Passage for review:
# # # # #

The afternoon keynote was Moments (formerly, Nuance) in the Woods: Exploring Meaning in Games by Alec Holowka, one of the developers of Night in the Woods.  The game uses the tag line, “At the end of everything, hold on to anything.”  This line hints at the meaning that the game could and, as we heard, does have.

This talk turned out to be (perhaps unexpectedly) the highlight of the conference so far. After some introduction to the game, which appears to be very engaging, including the incorporation of reflective play opportunities, with a character-driven story.  There was also discussion about some of the development process, the successful KickStarter campaign, and various mistakes made along the way.

The presentation was interesting to that point, but then the speaker took a turn into his own personal struggles while creating the product, concluding that portion with a realization that not everybody has the same access to health care and support services, and how their game could been meaningful to people (especially young people) facing similar struggles.  Then, he read some quick highlights of testimonials from affected players and showed lots of fan art demonstrating the degree to which the game made the desired connection with players.  It was moving and enlightening.

One key moment was the showing of this animated tribute video [2:06] created over the course of a year by a 16-year-old girl, Sarah Y., who ends the video with the message “thank you for inspiring me and many others”.  It was amazing.

 

Meaningful Play 2018: Day 0

This conference on serious games got underway Wednesday.

Meaningful Play 2018 started here in East Lansing, on the campus of Michigan State University, with a special talk given by game design luminary, Noah Falstein.

# # # # #

Information supplied:

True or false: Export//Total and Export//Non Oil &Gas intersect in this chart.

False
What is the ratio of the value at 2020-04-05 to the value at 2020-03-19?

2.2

# # # # #

Activity:
Answer these questions from the conference write-up above.
1. What tag line does Night in the Woods use?
2. Who created the animated tribute video shown during the keynote, and over what period was it made?
3. Where did Meaningful Play 2018 start?

Solution to this exercise:
1. "At the end of everything, hold on to anything."
2. A 16-year-old girl, Sarah Y., created it over the course of a year.
3. It started in East Lansing, on the campus of Michigan State University.